## WHAT IS NEEDED
Look through the records that follow. Copy every line containing the word "center".

## THE INPUT
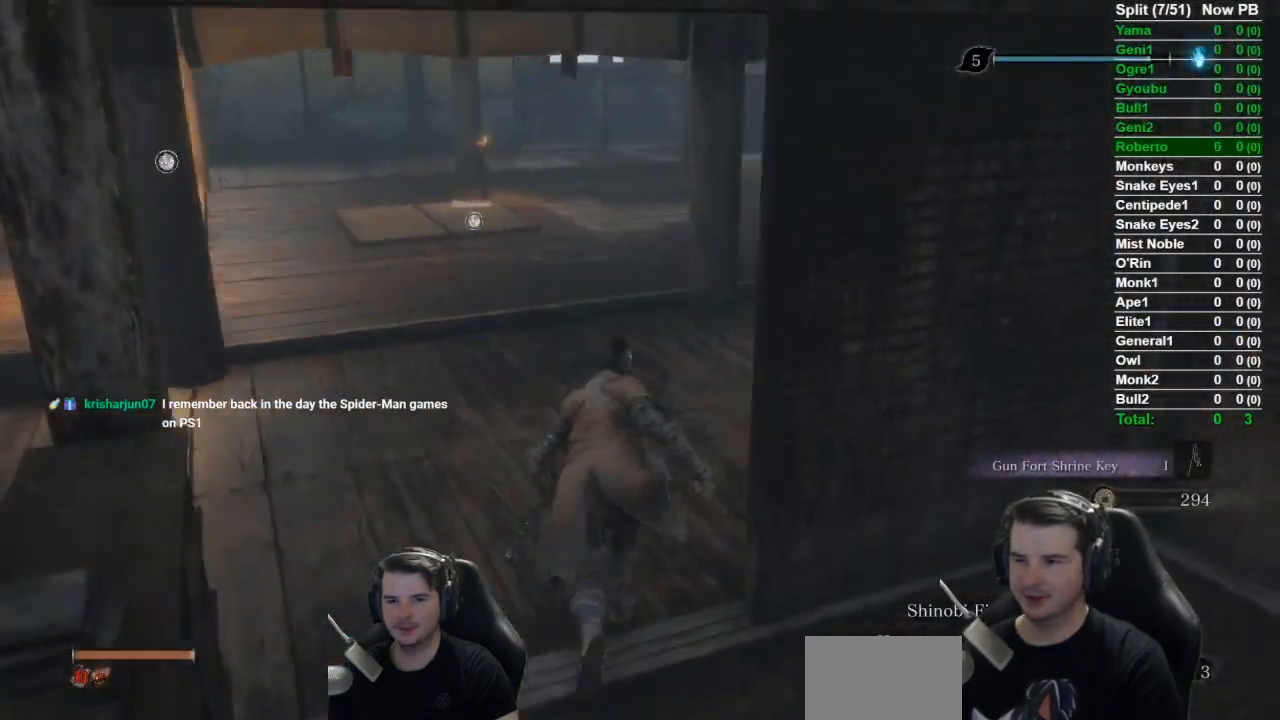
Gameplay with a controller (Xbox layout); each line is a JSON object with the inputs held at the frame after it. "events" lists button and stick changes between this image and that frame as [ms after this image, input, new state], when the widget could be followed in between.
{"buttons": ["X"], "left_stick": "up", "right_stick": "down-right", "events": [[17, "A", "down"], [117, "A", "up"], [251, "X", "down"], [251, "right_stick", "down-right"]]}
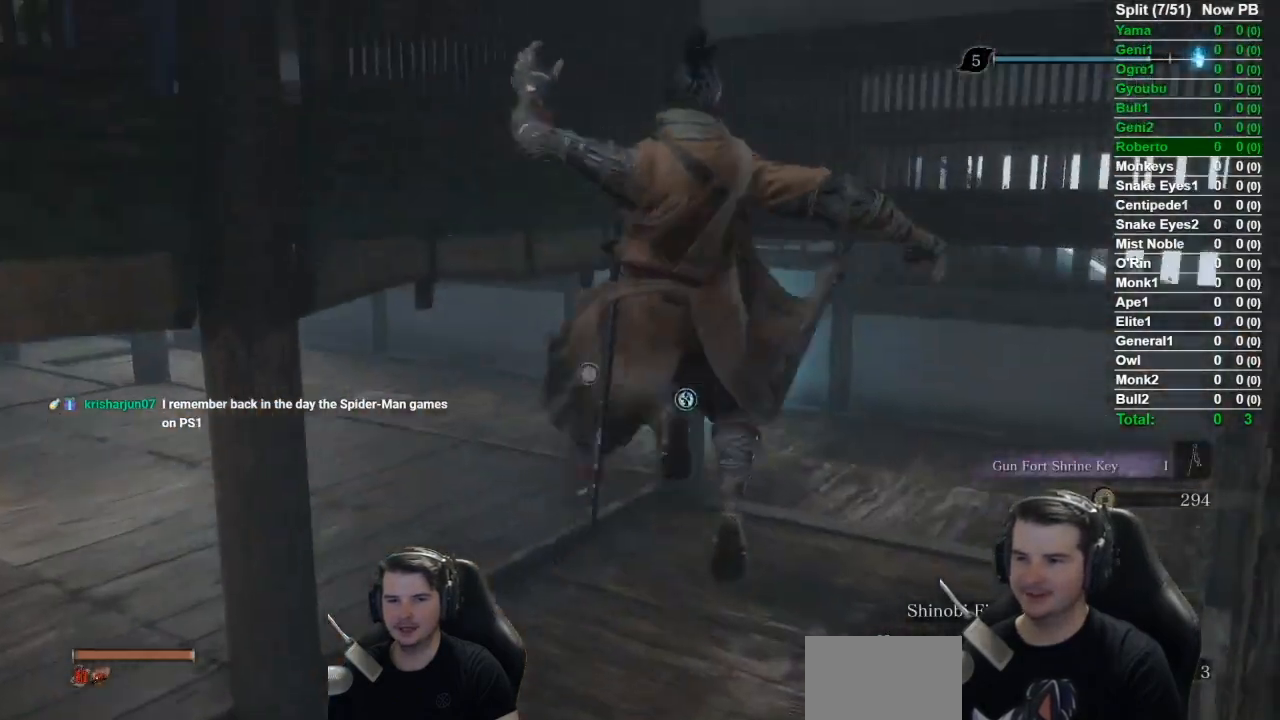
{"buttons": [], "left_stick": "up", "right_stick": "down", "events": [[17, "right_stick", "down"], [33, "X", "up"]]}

==

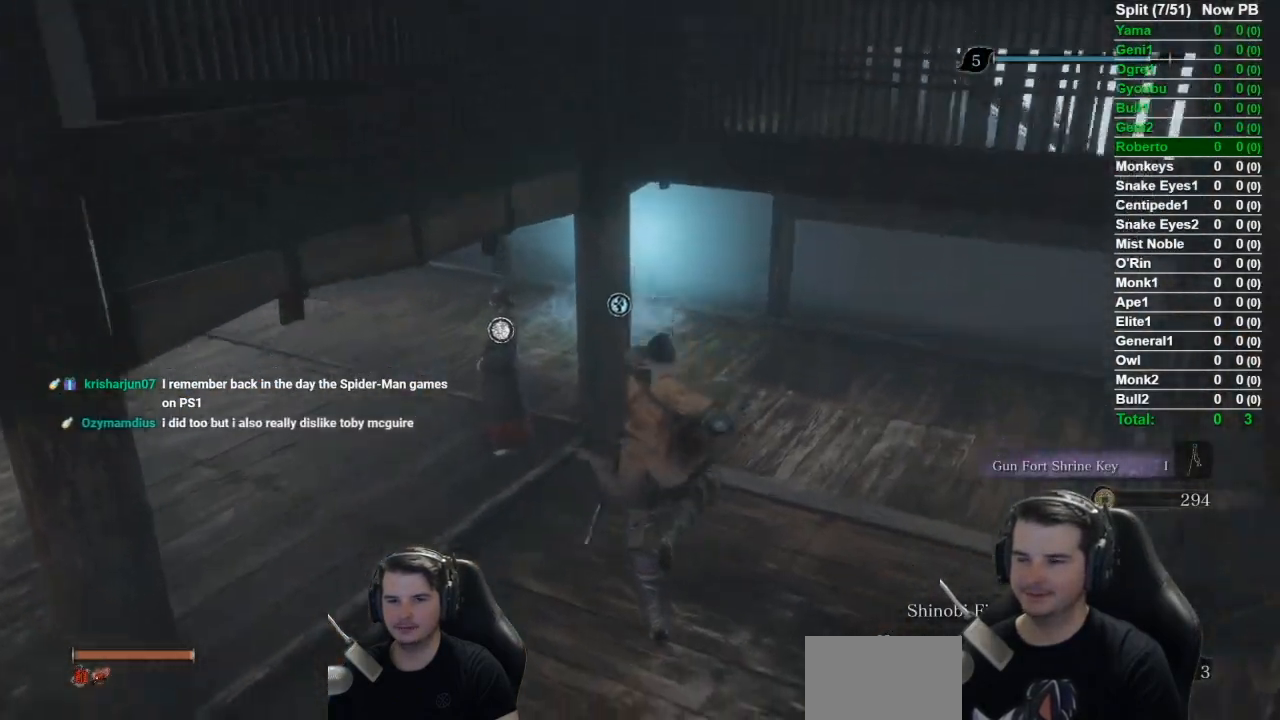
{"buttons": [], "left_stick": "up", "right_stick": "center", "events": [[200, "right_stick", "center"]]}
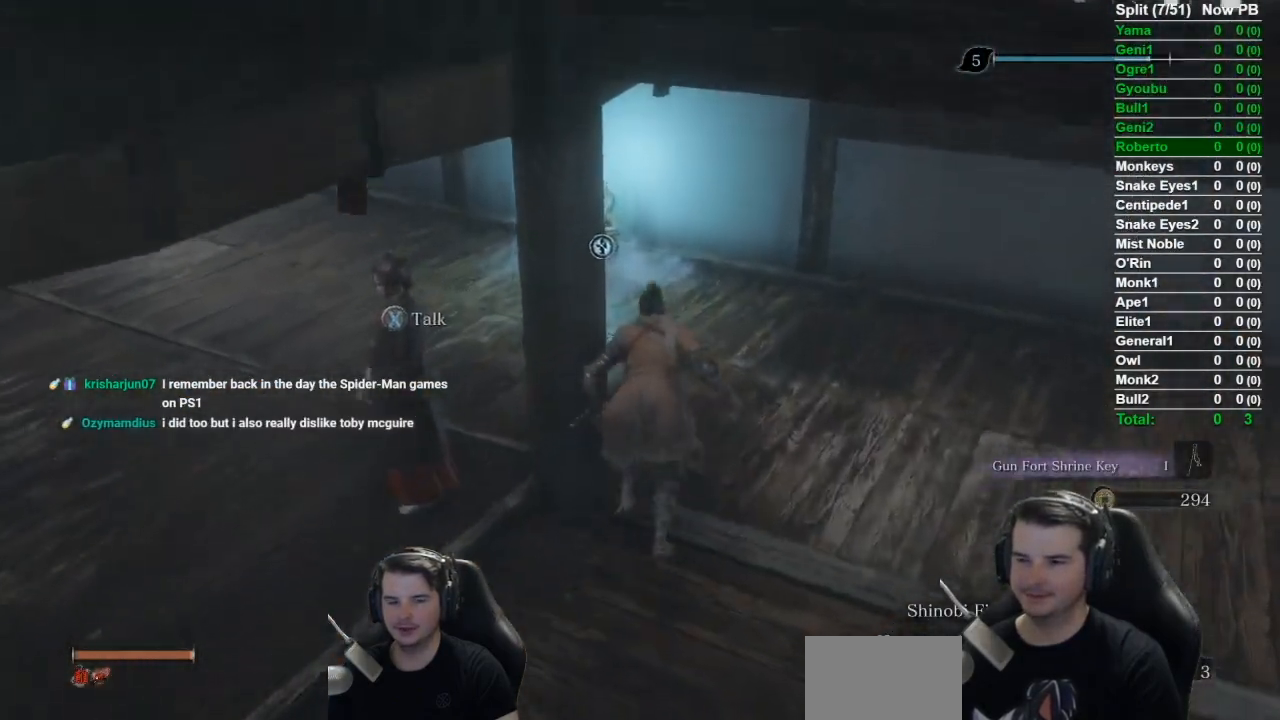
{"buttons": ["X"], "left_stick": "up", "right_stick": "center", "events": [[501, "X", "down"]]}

## TASK SOLUTION
{"buttons": [], "left_stick": "up", "right_stick": "center", "events": [[200, "right_stick", "center"]]}
{"buttons": ["X"], "left_stick": "up", "right_stick": "center", "events": [[501, "X", "down"]]}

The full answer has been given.